Lebensfreude im Frieden: das ist ein Menschenrecht für alle. Keine Politik und keine Ideologie darf den Menschen die Lebensfreude im Frieden nehmen. Für die menschenfreundliche Verwirklichung unseres Lebens brauchen wir keinen Hass, keine Feindschaft, für die menschenfreundliche Verwirklichung unseres Lebens brauchen alle Völker und alle Menschen Frieden. Und warum gibt es in unserer Geschichte so viel Feindschaft und Hass bis in unsere Zeit?

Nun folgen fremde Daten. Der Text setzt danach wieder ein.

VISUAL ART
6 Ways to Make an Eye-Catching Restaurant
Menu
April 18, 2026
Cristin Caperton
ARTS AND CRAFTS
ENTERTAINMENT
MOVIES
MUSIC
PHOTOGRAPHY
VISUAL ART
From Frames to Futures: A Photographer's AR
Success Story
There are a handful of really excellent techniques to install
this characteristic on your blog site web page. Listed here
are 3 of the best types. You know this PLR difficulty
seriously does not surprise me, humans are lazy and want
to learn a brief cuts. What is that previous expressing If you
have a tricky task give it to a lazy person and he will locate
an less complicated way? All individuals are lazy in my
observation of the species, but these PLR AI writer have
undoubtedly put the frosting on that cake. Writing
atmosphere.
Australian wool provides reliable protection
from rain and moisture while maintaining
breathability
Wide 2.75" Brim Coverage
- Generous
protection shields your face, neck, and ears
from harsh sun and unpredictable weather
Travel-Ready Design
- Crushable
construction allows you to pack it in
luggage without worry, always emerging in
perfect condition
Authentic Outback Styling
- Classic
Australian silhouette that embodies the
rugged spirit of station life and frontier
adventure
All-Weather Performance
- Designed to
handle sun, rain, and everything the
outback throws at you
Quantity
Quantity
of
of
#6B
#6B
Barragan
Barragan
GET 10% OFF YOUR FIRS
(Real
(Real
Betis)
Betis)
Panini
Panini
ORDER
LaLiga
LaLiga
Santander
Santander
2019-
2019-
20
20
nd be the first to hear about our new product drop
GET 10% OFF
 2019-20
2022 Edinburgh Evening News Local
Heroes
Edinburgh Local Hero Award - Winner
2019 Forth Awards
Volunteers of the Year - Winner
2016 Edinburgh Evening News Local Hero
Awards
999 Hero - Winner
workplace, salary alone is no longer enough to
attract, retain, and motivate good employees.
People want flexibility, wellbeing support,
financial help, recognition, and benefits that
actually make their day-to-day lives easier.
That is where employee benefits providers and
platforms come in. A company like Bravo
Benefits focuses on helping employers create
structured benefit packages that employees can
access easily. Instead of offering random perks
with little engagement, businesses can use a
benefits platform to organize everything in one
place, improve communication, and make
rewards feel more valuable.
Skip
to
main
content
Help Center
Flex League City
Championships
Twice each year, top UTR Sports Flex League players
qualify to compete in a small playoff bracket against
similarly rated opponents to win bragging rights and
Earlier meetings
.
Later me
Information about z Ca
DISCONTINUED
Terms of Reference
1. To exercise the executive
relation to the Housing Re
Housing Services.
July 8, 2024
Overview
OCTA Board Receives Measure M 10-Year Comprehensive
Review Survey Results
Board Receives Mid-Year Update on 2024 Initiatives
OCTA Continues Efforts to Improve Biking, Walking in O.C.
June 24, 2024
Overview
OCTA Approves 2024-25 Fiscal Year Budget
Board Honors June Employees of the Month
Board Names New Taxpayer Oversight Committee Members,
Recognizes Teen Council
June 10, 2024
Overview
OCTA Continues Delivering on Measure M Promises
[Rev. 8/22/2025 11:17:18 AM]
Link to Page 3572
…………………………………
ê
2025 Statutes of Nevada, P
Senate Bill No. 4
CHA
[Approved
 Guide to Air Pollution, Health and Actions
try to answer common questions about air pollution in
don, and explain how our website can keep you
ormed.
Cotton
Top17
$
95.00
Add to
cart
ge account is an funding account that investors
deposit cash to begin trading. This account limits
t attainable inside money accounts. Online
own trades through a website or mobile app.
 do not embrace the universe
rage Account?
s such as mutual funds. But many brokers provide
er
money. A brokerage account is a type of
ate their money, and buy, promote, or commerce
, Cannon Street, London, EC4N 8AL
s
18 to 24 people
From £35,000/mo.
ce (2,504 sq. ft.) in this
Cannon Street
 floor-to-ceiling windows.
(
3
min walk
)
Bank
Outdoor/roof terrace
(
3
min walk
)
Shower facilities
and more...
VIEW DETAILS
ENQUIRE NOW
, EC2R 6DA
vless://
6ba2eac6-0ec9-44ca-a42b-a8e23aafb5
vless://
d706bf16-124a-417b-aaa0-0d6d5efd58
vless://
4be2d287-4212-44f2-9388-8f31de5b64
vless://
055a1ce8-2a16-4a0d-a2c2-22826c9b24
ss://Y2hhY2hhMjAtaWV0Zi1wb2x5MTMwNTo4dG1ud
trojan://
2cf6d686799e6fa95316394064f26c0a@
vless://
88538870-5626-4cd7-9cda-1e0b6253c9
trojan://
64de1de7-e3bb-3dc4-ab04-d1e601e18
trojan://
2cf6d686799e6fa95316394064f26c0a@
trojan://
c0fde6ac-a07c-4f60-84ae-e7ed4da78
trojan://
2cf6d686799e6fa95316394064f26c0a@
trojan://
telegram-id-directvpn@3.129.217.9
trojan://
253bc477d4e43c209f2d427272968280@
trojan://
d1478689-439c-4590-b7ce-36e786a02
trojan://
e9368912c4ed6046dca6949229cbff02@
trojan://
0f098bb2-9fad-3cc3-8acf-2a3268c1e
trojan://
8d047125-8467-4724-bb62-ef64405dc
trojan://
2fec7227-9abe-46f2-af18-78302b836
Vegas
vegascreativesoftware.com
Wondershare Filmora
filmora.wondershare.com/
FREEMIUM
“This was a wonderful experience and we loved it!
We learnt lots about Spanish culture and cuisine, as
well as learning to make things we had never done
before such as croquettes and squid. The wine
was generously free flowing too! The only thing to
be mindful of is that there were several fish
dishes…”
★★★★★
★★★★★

Die Völker verursachen von sich aus keine organisierte Feindschaft, keinen organisierten Hass. Die Massenvernichtung von Menschen, die Verarmung und schlimmsten Leiden der Völker wurden verursacht durch organisierte Feindschaft, durch organisierten Hass. Wir Menschen brauchen keine Feindschaft und keinen Hass, weil es mit unserer Intelligenz und mit unserem Können bei uns die Fähigkeit gibt, alle unsere Probleme friedlich zu bewältigen. Aber wie geht das? Wenn man alle Mittel und alle Anstrengungen, die man in Kriegen und Bürgerkriegen verschwendet, für die Bildung zur Lebensfreude im Frieden verwirklicht, dann wird viel Verarmung, auch geistige Verarmung, viel Elend bei den Menschen bewältigt.

Lebensfreude im Frieden das ist keine pazifistische Romantik, das ist die Hoffnung und die Erwartung eines möglichen humanen Alltags im Frieden für alle Menschen, für alle Völker. Dafür zu sorgen, ist Aufgabe aller Politik, aller Bildung, aller Religionen, und dafür könnte und sollte es dieses gemeinsame Bekenntnis und dieses gemeinsame Programm geben: Lebensfreude im Frieden für alle. Schon seit zweitausend Jahren gibt es bei den Völkern und in den Häusern der Menschen das Kreuz, dieses Zeichen der Hoffnung des Friedens für alle, dieses Zeichen des Friedens vom Himmel.

Kann es nach menschlichem Ermessen noch zweitausend Jahre so weitergehen mit der alten Feindschaft, mit dem alten Hass, mit der vielen Verarmung, auch geistigen Verarmung? Kann es so weitergehen mit der jetzt möglichen Vernichtungsmacht, mit der jetzt mobilisierten alten Feindschaft? Wir brauchen keine totale Vernichtungsmacht gegeneinander, wir brauchen nicht die alte Feindschaft und den alten Hass, wir brauchen Frieden für alle und überall, weil es auf der reichen und schönen Erde mit unserer Intelligenz und mit unserem Können und mit der Hilfe des Himmels Lebensfreude im Frieden für alle geben kann.